Brano riportato =>
Il giudice ordina la scarcerazione e la bambina viene trasferita in elicottero dall'istituto di massima sicurezza di Adiala fino alla caserma femminile nel quartier generale della polizia. Vi resta per qualche ora insieme alla famiglia, poi tutti verranno portati in un luogo segreto per ragioni di sicurezza. I Masih sono obbligati a nascondersi in un luogo sconosciuto: nonostante l'iter legale sia concluso, restano nel mirino dell'odio fanatico. Le immagini del trasferimento di Rimsha in elicottero risultano offensive. Fanno male alla coscienza. La fuga di questa adolescente – obbligata dalle stesse autorità a scappare in un posto lontano, abbastanza lontano dalla furia dell'intolleranza – è troppo dolorosa. Negli scatti iniziali la giovane è avvolta quasi interamente in uno scialle verde militare, sua unica difesa. A bordo dell'apparecchio, Rimsha si toglie la sciarpa dal capo e guarda, con cautela, fuori: c'è un mucchio di gente, ma finora nessuno è riuscito a proteggerla veramente. E' stata minacciata di morte. Lei dice, candidamente, di “essere spaventata”: Ha “paura di essere uccisa”: E' solo un'adolescente e non ha mai conosciuto nulla al di fuori dei cosiddetti settori G-11 e G-12 di Islamabad.

Record riportati =>
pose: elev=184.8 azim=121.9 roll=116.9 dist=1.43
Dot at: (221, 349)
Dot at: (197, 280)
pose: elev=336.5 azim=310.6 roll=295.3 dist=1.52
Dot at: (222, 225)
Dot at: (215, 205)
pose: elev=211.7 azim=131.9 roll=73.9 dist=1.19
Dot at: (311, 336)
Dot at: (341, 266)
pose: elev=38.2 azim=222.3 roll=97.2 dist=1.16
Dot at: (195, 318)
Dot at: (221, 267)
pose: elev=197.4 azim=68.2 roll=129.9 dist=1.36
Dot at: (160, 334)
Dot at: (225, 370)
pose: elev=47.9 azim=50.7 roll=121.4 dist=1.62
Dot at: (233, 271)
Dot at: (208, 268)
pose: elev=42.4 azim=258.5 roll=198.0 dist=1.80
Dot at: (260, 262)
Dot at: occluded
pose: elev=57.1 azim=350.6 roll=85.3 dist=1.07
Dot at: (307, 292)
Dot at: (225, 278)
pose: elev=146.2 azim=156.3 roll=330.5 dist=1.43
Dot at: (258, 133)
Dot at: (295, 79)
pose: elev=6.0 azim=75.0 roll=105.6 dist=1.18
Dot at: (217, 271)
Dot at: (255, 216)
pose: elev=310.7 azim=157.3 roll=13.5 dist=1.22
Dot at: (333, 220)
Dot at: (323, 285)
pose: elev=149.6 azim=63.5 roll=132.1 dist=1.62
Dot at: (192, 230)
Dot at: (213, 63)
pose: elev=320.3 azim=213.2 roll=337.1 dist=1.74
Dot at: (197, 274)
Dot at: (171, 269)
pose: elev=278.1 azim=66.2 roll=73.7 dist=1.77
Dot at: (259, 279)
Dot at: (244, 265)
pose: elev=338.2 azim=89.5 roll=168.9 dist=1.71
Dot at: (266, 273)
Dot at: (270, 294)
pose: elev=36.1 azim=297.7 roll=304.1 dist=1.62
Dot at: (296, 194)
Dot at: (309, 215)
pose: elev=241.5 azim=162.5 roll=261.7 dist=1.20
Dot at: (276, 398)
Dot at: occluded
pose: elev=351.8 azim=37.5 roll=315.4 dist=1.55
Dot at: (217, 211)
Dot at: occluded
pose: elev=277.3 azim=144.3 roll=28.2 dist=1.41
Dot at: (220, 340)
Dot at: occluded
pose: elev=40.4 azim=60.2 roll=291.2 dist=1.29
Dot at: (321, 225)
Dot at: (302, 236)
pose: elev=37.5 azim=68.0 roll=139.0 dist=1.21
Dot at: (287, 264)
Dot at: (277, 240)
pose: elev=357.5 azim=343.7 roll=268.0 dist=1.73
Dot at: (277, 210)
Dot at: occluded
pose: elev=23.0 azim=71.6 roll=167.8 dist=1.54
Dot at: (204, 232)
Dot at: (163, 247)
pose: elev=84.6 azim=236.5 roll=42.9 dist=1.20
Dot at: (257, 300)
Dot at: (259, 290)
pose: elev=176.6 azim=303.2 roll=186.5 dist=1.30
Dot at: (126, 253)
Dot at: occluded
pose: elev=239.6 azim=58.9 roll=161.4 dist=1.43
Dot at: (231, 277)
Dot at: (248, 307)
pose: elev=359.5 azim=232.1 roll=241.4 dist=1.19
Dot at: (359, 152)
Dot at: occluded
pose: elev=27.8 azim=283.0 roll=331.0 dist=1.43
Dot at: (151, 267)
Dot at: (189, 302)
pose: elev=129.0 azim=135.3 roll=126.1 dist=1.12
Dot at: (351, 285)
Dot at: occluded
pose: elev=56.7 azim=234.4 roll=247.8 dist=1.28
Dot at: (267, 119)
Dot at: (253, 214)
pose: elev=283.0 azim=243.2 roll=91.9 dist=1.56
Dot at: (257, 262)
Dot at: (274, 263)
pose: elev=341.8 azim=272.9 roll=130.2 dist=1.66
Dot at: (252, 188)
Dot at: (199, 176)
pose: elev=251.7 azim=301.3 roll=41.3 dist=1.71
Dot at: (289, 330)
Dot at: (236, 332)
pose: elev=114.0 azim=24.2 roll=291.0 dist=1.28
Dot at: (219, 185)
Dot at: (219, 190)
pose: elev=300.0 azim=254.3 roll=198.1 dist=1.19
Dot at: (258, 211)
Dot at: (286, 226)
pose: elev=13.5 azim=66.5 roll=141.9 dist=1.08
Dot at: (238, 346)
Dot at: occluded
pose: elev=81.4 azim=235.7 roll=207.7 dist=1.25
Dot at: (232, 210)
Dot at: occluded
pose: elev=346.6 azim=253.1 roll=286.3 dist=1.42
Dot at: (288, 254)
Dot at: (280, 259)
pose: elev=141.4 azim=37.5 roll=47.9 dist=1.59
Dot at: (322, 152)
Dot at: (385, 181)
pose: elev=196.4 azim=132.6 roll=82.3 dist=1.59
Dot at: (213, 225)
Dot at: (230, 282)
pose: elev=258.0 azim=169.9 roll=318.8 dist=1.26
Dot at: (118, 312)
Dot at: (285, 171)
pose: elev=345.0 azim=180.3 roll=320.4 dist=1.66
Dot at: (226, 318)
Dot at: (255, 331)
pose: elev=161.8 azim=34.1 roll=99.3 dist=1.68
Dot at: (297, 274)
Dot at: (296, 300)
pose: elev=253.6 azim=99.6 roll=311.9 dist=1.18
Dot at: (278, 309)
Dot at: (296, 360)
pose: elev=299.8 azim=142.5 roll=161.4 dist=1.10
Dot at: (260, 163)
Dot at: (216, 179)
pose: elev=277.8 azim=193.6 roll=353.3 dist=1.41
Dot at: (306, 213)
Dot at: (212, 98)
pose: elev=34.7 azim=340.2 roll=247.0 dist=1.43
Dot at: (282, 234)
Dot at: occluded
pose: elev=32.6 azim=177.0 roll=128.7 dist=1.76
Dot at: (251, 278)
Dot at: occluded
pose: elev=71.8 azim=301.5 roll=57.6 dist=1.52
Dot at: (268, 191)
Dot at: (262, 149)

Obiettivi =>
- 1) Nel brano sulla scarcerazione di Rimsha, di che colore è lo scialle che la avvolge negli scatti iniziali?
- 2) Prosegui il brano sulla scarcerazione di Rimsha, ripartendo dopo la sua ultima frase.
I record costituiscono materiale a sé, separato dal brano.

Risposte scritte =>
- 1) Lo scialle è verde militare.

- 2)
L'accusatore è accusato

La vera svolta, in questa storia, riguarda l'accusatore. L'imam che ha puntato il dito contro Rimsha viene arrestato per calunnia. Contro di lui ci sono diversi testimoni: ha fabbricato false prove contro la bambina. E' stato lui ad inserire nel mucchio di spazzatura con cui giocava, nella discarica, alcune pagine del compendio del Corano. E' stato confermato dagli stessi testimoni che in un primo momento lo avevano aiutato e che poi hanno ritrattato. Decisiva è stata la dichiarazione scritta di un religioso, Hafiz Mohammad Zubair, che ha apertamente accusato l'imam Jadoon di avere aggiunto pagine del Corano, portategli da un abitante musulmano del villaggio di Mehrabadi, un tale Amaad, a quelle incenerite.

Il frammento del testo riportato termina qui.